• Raw data:
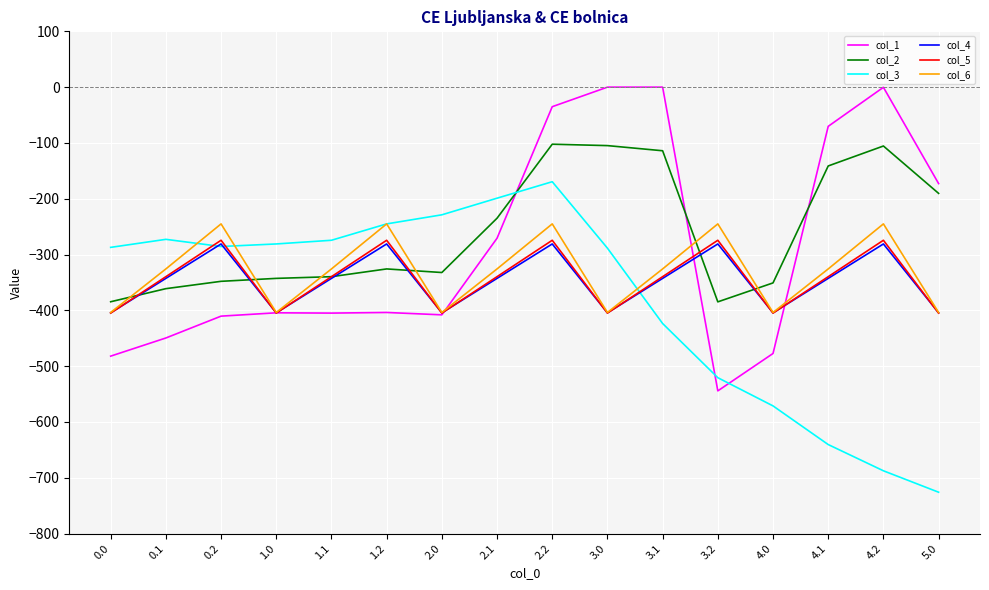

After their last crossing, which series has the higher values: col_3 or col_1?

col_1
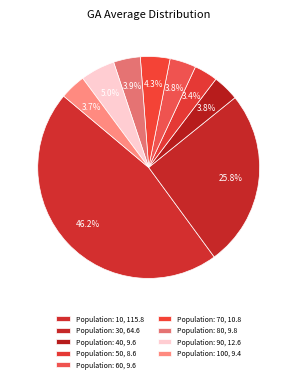

Count the number of slices in the pie.

9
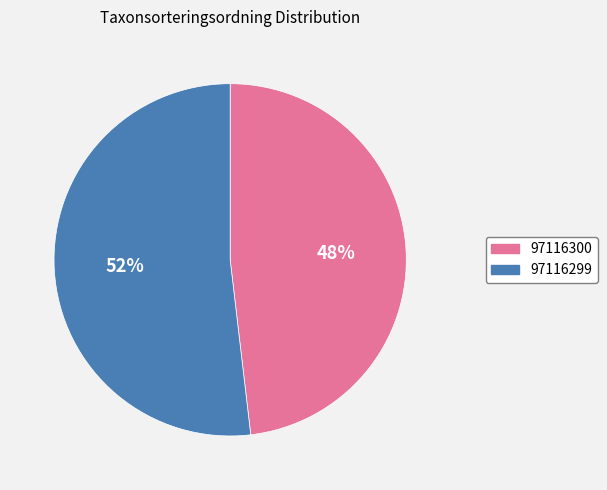

Rank the categories by value from lowest to highest.

97116300, 97116299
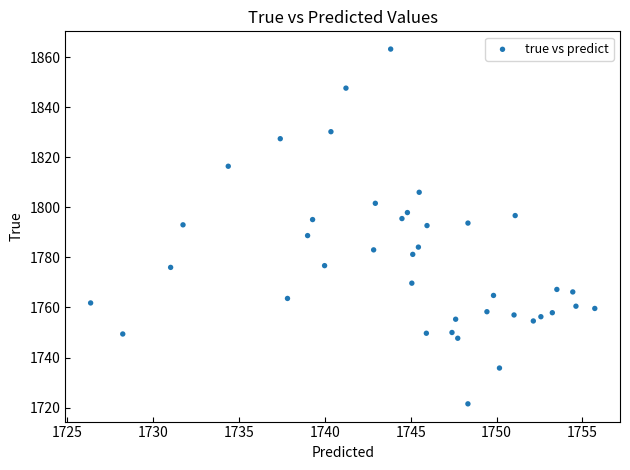

What is the range of X values (max minus min)?

29.3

• How to complete this task:
Set down, word for word, every line of the listing from the one containing "Rank the categories" through the end of the listing, both included, and leave out the pictures.

• Completed task:
Rank the categories by value from lowest to highest.

97116300, 97116299

What is the range of X values (max minus min)?

29.3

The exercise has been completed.